Fanmi Lavalas est le parti le plus populaire chez les défavorisés, et donc chez la majorité des Haïtiens. Il a remporté toutes les élections auxquelles il a participé avec des majorités écrasantes.

Par ailleurs, lors du séisme de janvier 2010, un grand nombre de personnes ont perdu leur carte électorale, un document nécessaire pour exercer son droit de vote. Des Centres d’opération et de vérification (COV) ont été mis en place où les citoyens doivent se rendre pour se procurer un document attestant qu’ils ont perdu leur carte électorale.

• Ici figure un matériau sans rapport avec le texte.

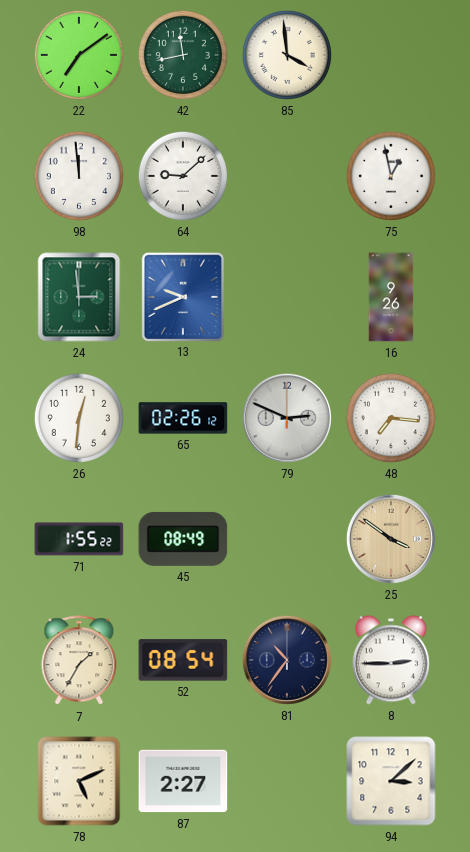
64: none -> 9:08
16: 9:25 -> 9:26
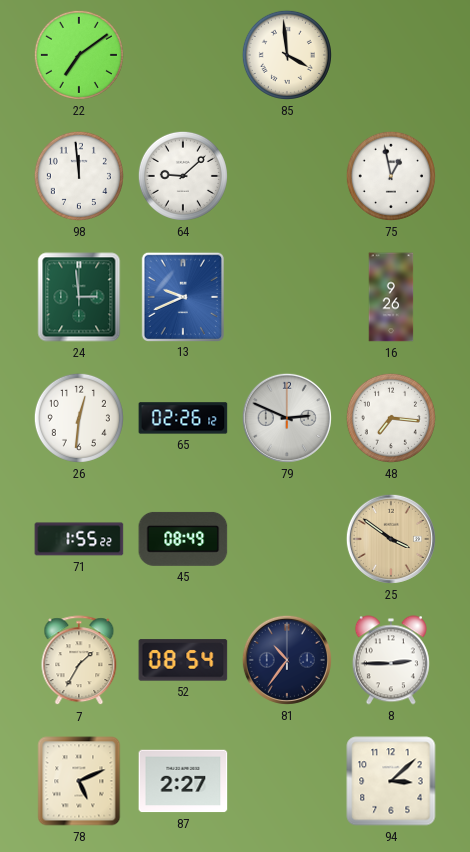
42: 11:43 -> none
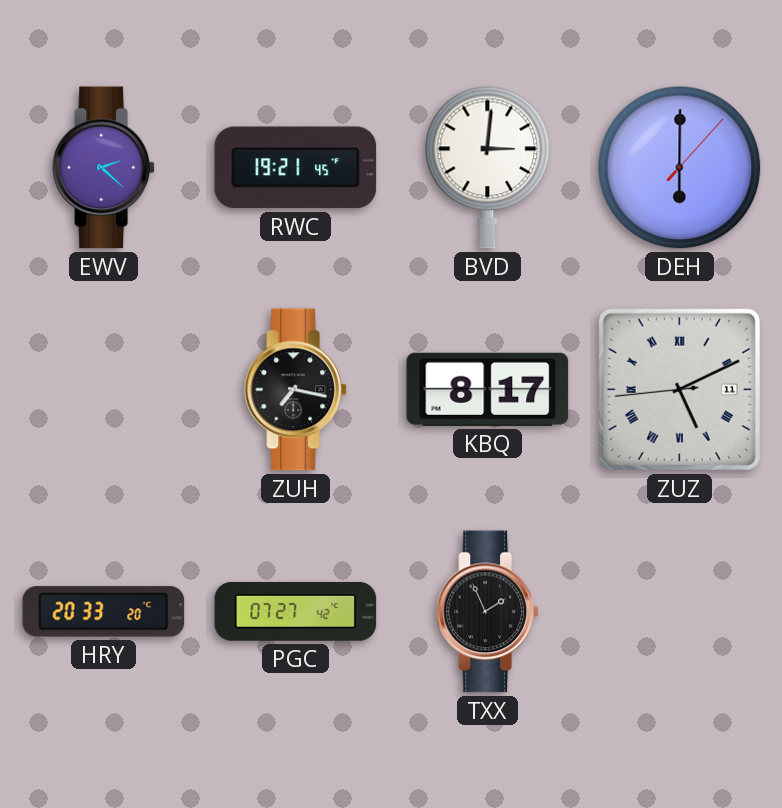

Une fois cette attestation en main, ils peuvent passer à l’un des bureaux de l’Office national d’identification (ONI) qui leur remettra leur carte électorale. Cependant, le gouvernement n’a pas correctement informé la population de l’existence des COV. De nombreux citoyens ont tenté à maintes reprises de se procurer une carte électorale sans succès.

Devant les bureaux de l’ONI, les files sont interminables. Mais les problèmes ne s’arrêtent pas là. L’ONI a accumulé depuis 2005 des milliers de cartes électorales qui n’étaient toujours pas distribuées, et la liste d’électeurs admissibles contenait toujours les noms de personnes décédées lors du séisme. Pour voter, un électeur doit uniquement présenter sa carte électorale, aucune pièce d’identité, ce qui facilite la fraude. Aussi, un électeur déplacé inscrit à son ancienne adresse et qui a déjà effectué un changement d’adresse auprès des autorités peut voter à deux endroits, en utilisant son ancienne et sa nouvelle adresse.

Le 16 novembre 2010, l’ONI avait encore 344 000 cartes électorales à distribuer et 25 % d’entre elles n’étaient pas disponibles. Autre défaillance du système, alors que la liste l’ONI fait état de 4 565 000 électeurs potentiels, celle du CEP en compte 71 039 de plus, des électeurs « fantômes » pouvant changer l’issue du vote.

Malgré toutes ces failles et l’urgence sanitaire, le gouvernement haïtien, l’ONU et l’Organisation des États Américains (OEA) ont appelé au maintien des élections. En raison de son exclusion, Fanmi Lavalas a appelé au boycott. Le taux de participation n’a été que de 22,87 %, loin des 60 % de participation de 1990.

Le boycott a empêché de donner la moindre légitimité au nouveau gouvernement.